D.H. Lawrence’s last novel, Lady Chatterley’s Lover, written in 1928, has become as notorious from its watershed 1960 obscenity trial as for its important narrative and literary significance. The story, undoubtedly based on the author’s own experiences, concerns a young married woman, Constance, whose upper-class baronet husband, Sir Clifford Chatterley, described as a handsome, well-built man, is paralysed from the waist down because of a Great War injury. In addition to Clifford’s physical limitations, his emotional neglect of Constance forces distance between the couple. Her emotional frustration leads her into an affair with the gamekeeper, Oliver Mellors. The class difference between the couple highlights a major motif of the novel, which is the unfair dominance of intellectuals over the working class. The novel is about Constance’s realisation that she cannot live with the mind alone, but must also be alive physically.

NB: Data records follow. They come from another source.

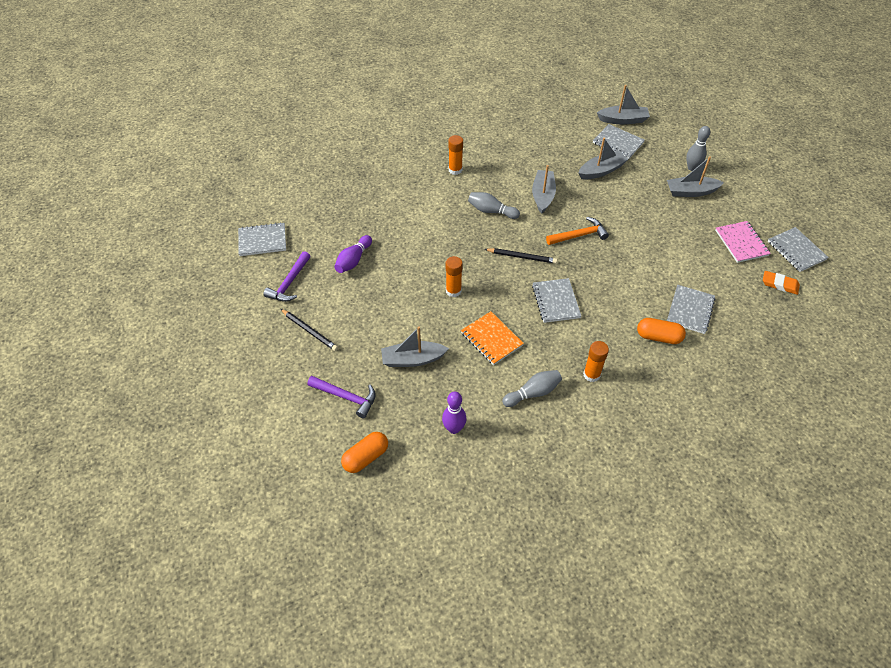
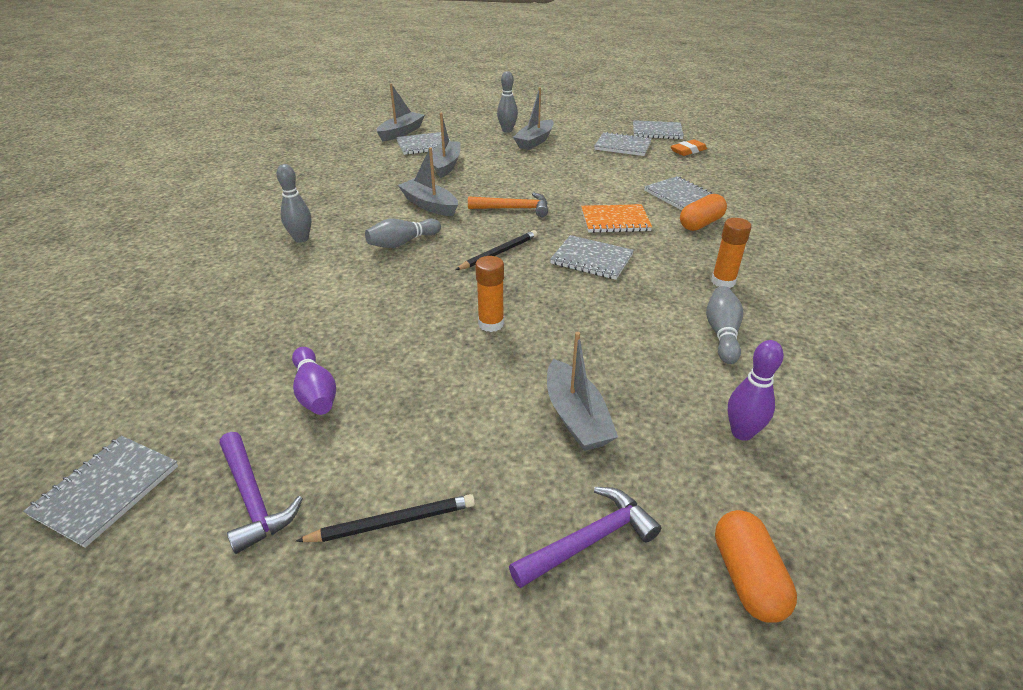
camera: 55 degrees left, 15 degrees down
(413, 359) = (576, 417): grey boat -> grey boat turned 45 degrees counterclockwise
(455, 170) = (301, 239): orange glue stick -> grey bowling pin
(491, 339) = (605, 328): orange notebook -> orange notebook (615, 221)
(579, 235) = (514, 209): orange hammer -> orange hammer turned 75 degrees clockwise
(741, 243) = (622, 146): pink notebook -> grey notebook

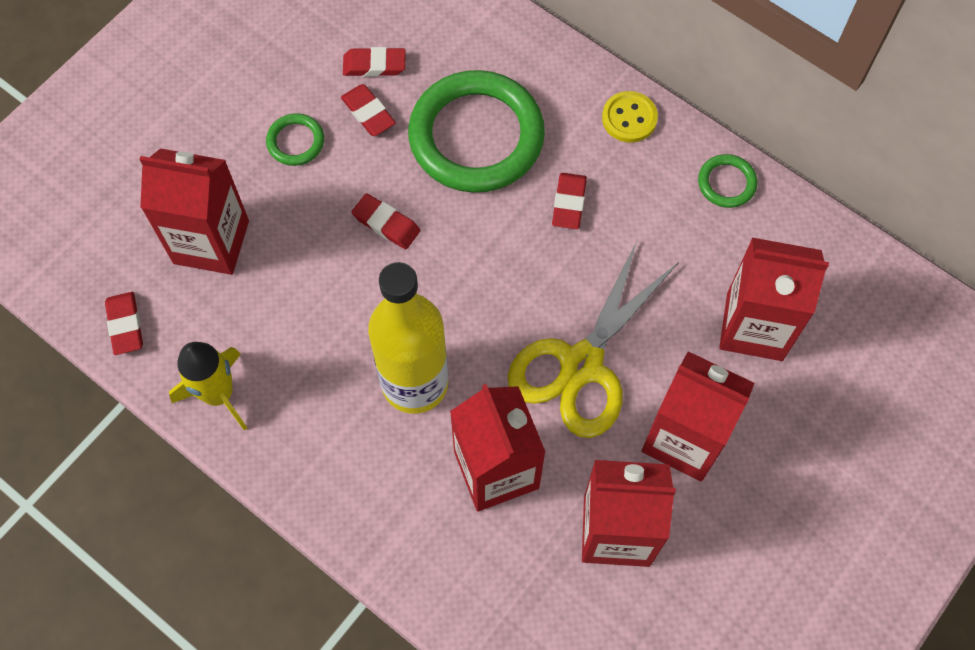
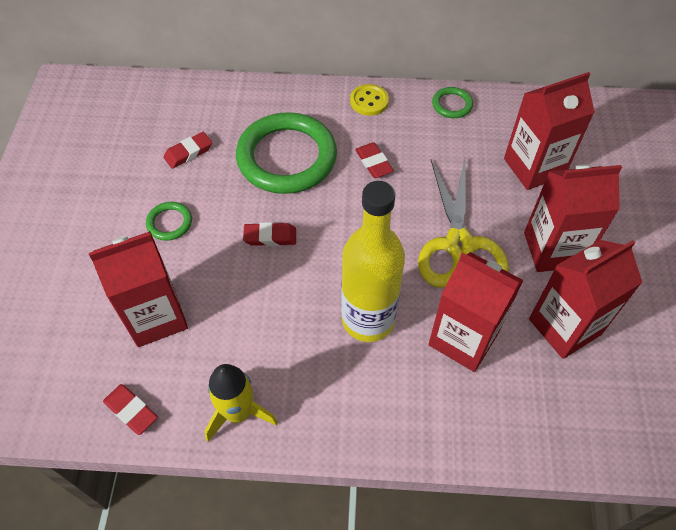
camera: 35 degrees left, 10 degrees down
(368, 113) = (206, 181): red eraser -> none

Though only published clandestinely in English in a version published in Italy, Lady Chatterley was published in French translation just a year after its first appearance, and the excellent translation by Annie Brierre has remained in print ever since. Several illustrated editions exist, including one with a rather crude set of illustrations by Edouard Chimot, but this version with sensitive and well-imagined drawings by André Collot captures the sense of the narrative well, even if some of the landscapes are decidedly French rather than Nottinghamshire.
The Collot-illustrated edition of Lady Chatterley was published by Deux-Rives, in a limited numbered edition of 1,000 copies.